Un collectif de citoyens, voulant couper l’herbe sous le pied à la propagation de ces idées vénéneuses, se constitue. Les « sleeping giants » sont nés. Ils s’attaquent au porte-monnaie de ce site, en interpellant sur les réseaux sociaux les annonceurs.
France inter, radio publique, fait la promotion de sites appelant à la censure de certaines opinions. Qui vous donne le droit d’imposer aux gens ce qu’ils doivent penser ? EM https://t.co/HG2U4E7RM6
— Robert Ménard (@RobertMenardFR) August 14, 2019
Bien souvent, les sociétés n’ont aucune idée que leurs annonces finissent sur de tels sites. La faute à un système un peu complexe qui s’appelle la « publicité programmatique ». En résumé, avec cette technologie, l’annonceur ne sait pas sur quel site s’affiche son encart publicitaire.
Pour les informer, les « sleeping giants » le leur montrent photo à l’appui.
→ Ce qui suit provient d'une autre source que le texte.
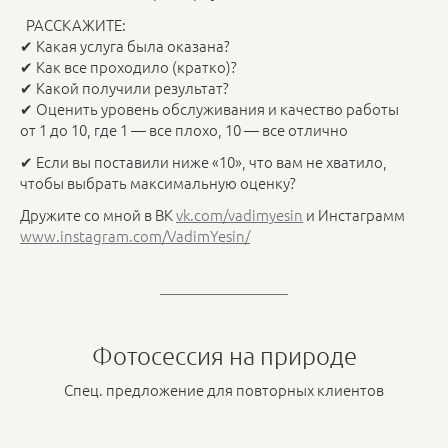
РАССКАЖИТЕ:
✔ Какая услуга была оказана?
✔ Как все проходило (кратко)?
✔ Какой получили результат?
✔ Оценить уровень обслуживания и качество работы
от 1 до 10, где 1 — все плохо, 10 — все отлично
✔ Если вы поставили ниже «10», что вам не хватило,
чтобы выбрать максимальную оценку?
Дружите со мной в ВК
vk.com/vadimyesin
и Инстаграмм
www.instagram.com/VadimYesin/
Фотосессия на природе
Спец. предложение для повторных клиентов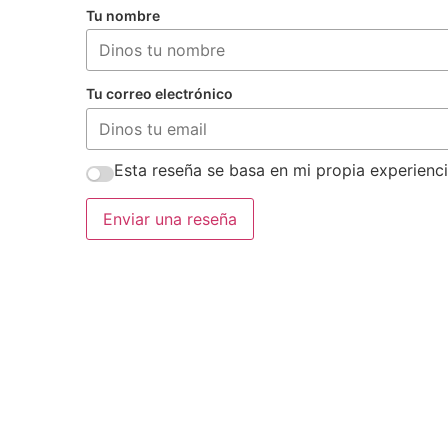
Tu nombre
Tu correo electrónico
Esta reseña se basa en mi propia experienci
Enviar una reseña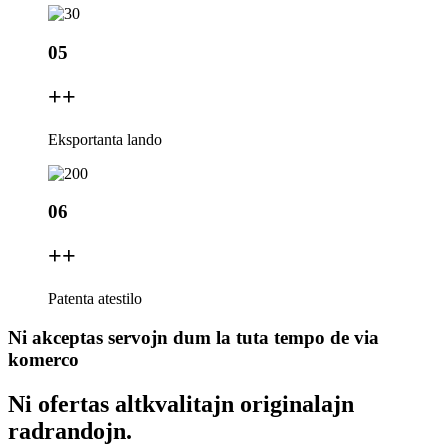
05
+
+
Eksportanta lando
06
+
+
Patenta atestilo
Ni akceptas servojn dum la tuta tempo de via
komerco
Ni ofertas altkvalitajn originalajn
radrandojn.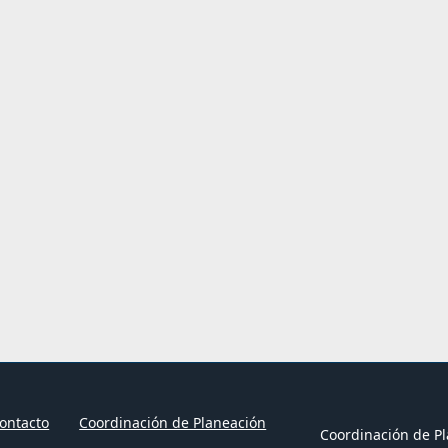
ontacto
Coordinación de Planeación
Coordinación de Pl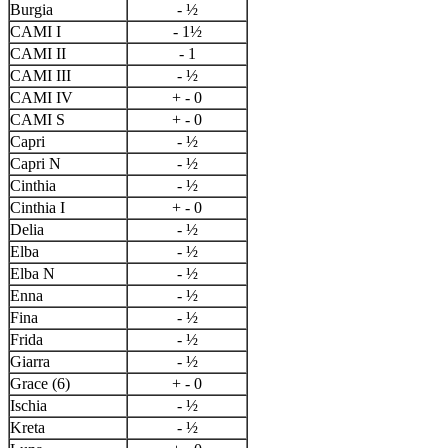
Burgia
- ½
CAMI I
- 1½
CAMI II
- 1
CAMI III
- ½
CAMI IV
+ - 0
CAMI S
+ - 0
Capri
- ½
Capri N
- ½
Cinthia
- ½
Cinthia I
+ - 0
Delia
- ½
Elba
- ½
Elba N
- ½
Enna
- ½
Fina
- ½
Frida
- ½
Giarra
- ½
Grace (6)
+ - 0
Ischia
- ½
Kreta
- ½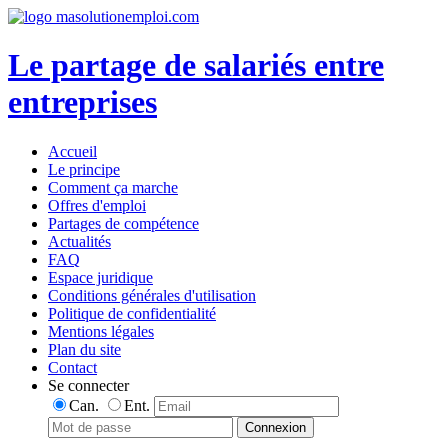
Le partage de salariés entre
entreprises
Accueil
Le principe
Comment ça marche
Offres d'emploi
Partages de compétence
Actualités
FAQ
Espace juridique
Conditions générales d'utilisation
Politique de confidentialité
Mentions légales
Plan du site
Contact
Se connecter
Can.
Ent.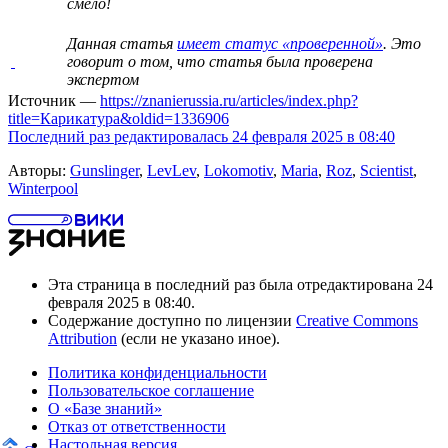
смело!
Данная статья
имеет статус «проверенной»
. Это
говорит о том, что статья была проверена
экспертом
Источник —
https://znanierussia.ru/articles/index.php?
title=Карикатура&oldid=1336906
Последний раз редактировалась 24 февраля 2025 в 08:40
Авторы:
Gunslinger
,
LevLev
,
Lokomotiv
,
Maria
,
Roz
,
Scientist
,
Winterpool
Эта страница в последний раз была отредактирована 24
февраля 2025 в 08:40.
Содержание доступно по лицензии
Creative Commons
Attribution
(если не указано иное).
Политика конфиденциальности
Пользовательское соглашение
О «Базе знаний»
Отказ от ответственности
Настольная версия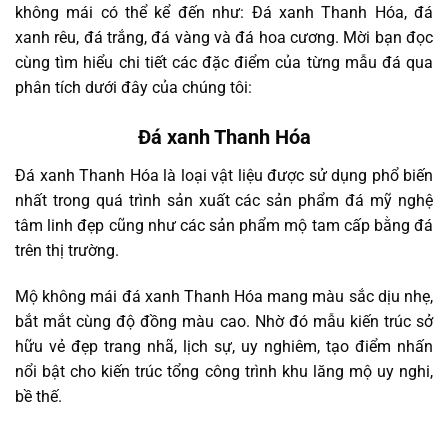
không mái có thể kể đến như: Đá xanh Thanh Hóa, đá
xanh rêu, đá trắng, đá vàng và đá hoa cương. Mời bạn đọc
cùng tìm hiểu chi tiết các đặc điểm của từng mẫu đá qua
phân tích dưới đây của chúng tôi:
Đá xanh Thanh Hóa
Đá xanh Thanh Hóa là loại vật liệu được sử dụng phổ biến
nhất trong quá trình sản xuất các sản phẩm đá mỹ nghệ
tâm linh đẹp cũng như các sản phẩm mộ tam cấp bằng đá
trên thị trường.
Mộ không mái đá xanh Thanh Hóa mang màu sắc dịu nhẹ,
bắt mắt cùng độ đồng màu cao. Nhờ đó mẫu kiến trúc sở
hữu vẻ đẹp trang nhã, lịch sự, uy nghiêm, tạo điểm nhấn
nổi bật cho kiến trúc tổng công trình khu lăng mộ uy nghi,
bề thế.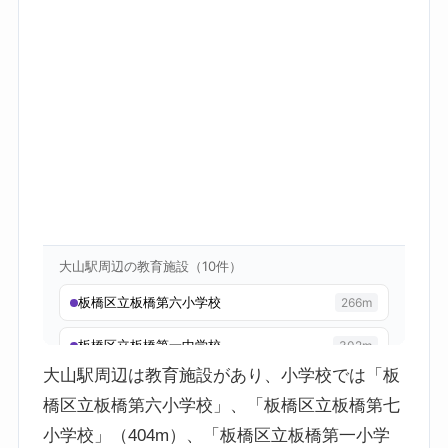
大山駅周辺は教育施設があり、小学校では「板
橋区立板橋第六小学校」、「板橋区立板橋第七
小学校」（404m）、「板橋区立板橋第一小学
À eux ensuite, de demander (ou non) le retrait de leur publicité. Ce n’est pas de l’appel au boycott, il n’y a pas de contrainte pour l’annonceur. Mais ainsi l’information est donnée.
En France, le premier d’entre eux est « Boulevard Voltaire », cofondé par le maire de Béziers Robert Ménard. Aujourd’hui selon la section française des « sleeping giants », près de 1 000 annonceurs ont choisi de ne plus faire figurer leur publicité sur « boulevard Voltaire ». Jusqu’au jour où le site a été privé de publicité… avant de reprendre ses activités.